SuperFly partnered young filmmakers with older mentors for a rapid-fire film experiment. In 36 hours, some 50 filmmakers from around the country came together to storyboard, shoot and edit five films based on one script—the first year’s script was written by Sherman Alexie—in time for a screening of their work during SIFF.
“The idea was to set the bar high, keep the pressure on and complete the projects for an immediate public screening, which resulted in quick recognition and positive feedback,” Rector says.
Longhouse wanted to create an integrated learning experience for a diverse group of students, 50–70 percent of whom were Native-identified. “That provided a natural learning environment for cross-cultural dialogue based in the common experience of media-making,” Rector says. A different tribal community hosted the group each year, all the stories were centered in Native themes, and travel, housing, food and lodging costs were covered, so finances wouldn’t be a barrier to entry.
The final SuperFly, in 2014, was hosted by the Snoqualmie Tribe. Then Rector, sensing a shift in the needs of the community and a desire for change herself, shook the successful SuperFly program up and created 4th World Media Lab. The new program, which focuses on industry training and networking rather than trial-by-fire film production, fills a void in continuing education opportunities for emerging adult Indigenous filmmakers.
“I became really aware, doing film programming at Northwest Film Forum and with SIFF, that the number of Native-made films seemed to be declining,” Rector says. “And this seemed to be a trend here in the States, but not in Canada or New Zealand, where Indigenous filmmaking was blowing up big time. I was trying to figure out what the hell is going on?” What was going on, she realized, is that those countries put a lot more money into supporting both the arts and Indigenous communities.
Rector set out to try and level our playing field, fostering artists with the same fierce, compassionate drive that she applies to her own work. She’s a Sundance Institute Lab Fellow, serves on the Seattle Arts Commission, and her films have been shown on PBS’ Independent Lens and at Cannes Film Festival, Toronto International Film Festival and many more.
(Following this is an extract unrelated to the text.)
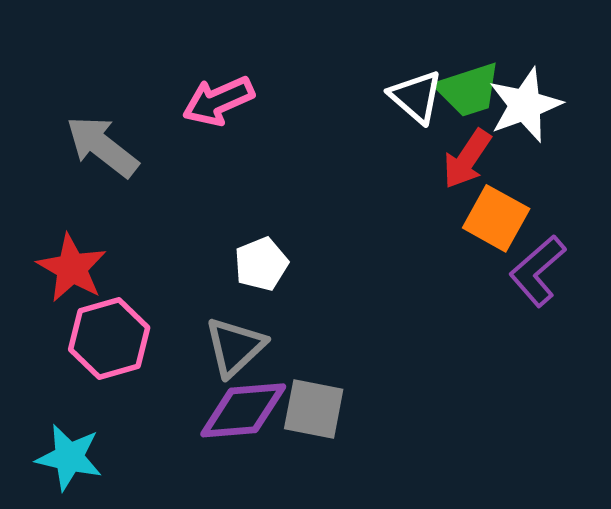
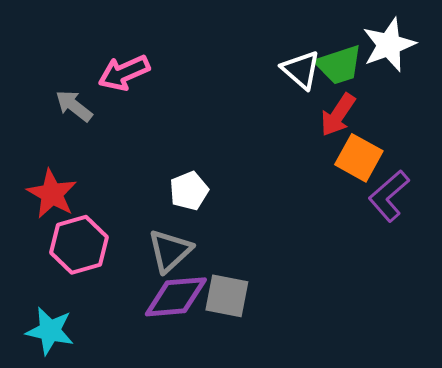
pink arrow: (218, 101) -> (124, 73), moved
white star: (525, 105) -> (389, 45), moved
gray arrow: (102, 146) -> (74, 106), size x0.7

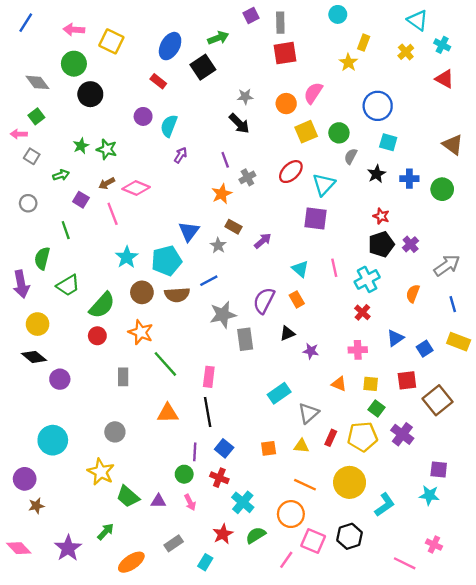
“The film and media world is competitive, run by white men, and does not make a lot of room for people of color or women—unless you live in Seattle, where we as women dominate!” Rector says. “In terms of Indigenous filmmakers, I’ve heard that the statistic is around .46 percent,” she says. “Less than one percent of film and media makers identify as Indigenous, which is heartbreaking given the amazing creative talent and stories within Native communities.”
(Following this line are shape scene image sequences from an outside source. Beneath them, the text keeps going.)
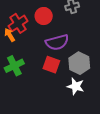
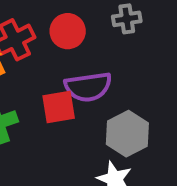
red square: (51, 65) -> (59, 107), moved, turned -36

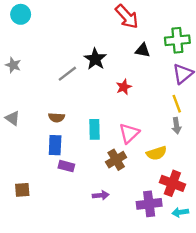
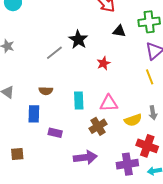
gray arrow: (176, 126) -> (153, 113), moved
pink triangle: (129, 133) -> (109, 103), turned 42
blue rectangle: (55, 145) -> (34, 114), moved
purple arrow: (101, 195) -> (85, 157), size x1.6

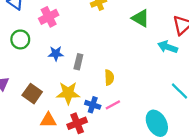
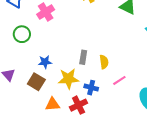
blue star: (56, 54) -> (45, 62), moved
gray rectangle: (78, 62) -> (83, 57), moved
pink line: (113, 105) -> (119, 80), moved

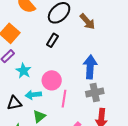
Some major festivals pointedly support Indigenous filmmakers, including Sundance’s Native Lab, Tribeca’s All-Access Program, Cine Las Americas in Austin and Big Sky in Missoula. SIFF, Rector says, has an opportunity to lead the way by committing to keep their diverse pool of emerging filmmakers up-to-date and by making Native programming permanent.
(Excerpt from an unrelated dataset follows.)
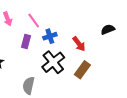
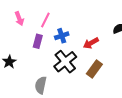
pink line: (34, 20) -> (45, 20), turned 63
red arrow: (79, 44) -> (91, 43), turned 98

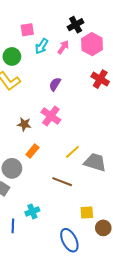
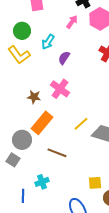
cyan arrow: (42, 46) -> (48, 42), moved
orange rectangle: (32, 151) -> (42, 123), size x1.6
brown line: (62, 182) -> (57, 153), moved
This year, 4th World Media Lab’s 12 fellows will focus on VR filmmaking skills, the cutting-edge technologies behind a media language that’s still being invented. “With SuperFly we wanted to train the next generation of media makers, but with 4th World we needed to fill the gap of training and access to skills to nurture those people who’ve been trying hard to take their craft to the next level, keep up with current trends, or to simply build community, to not do the work in isolation.”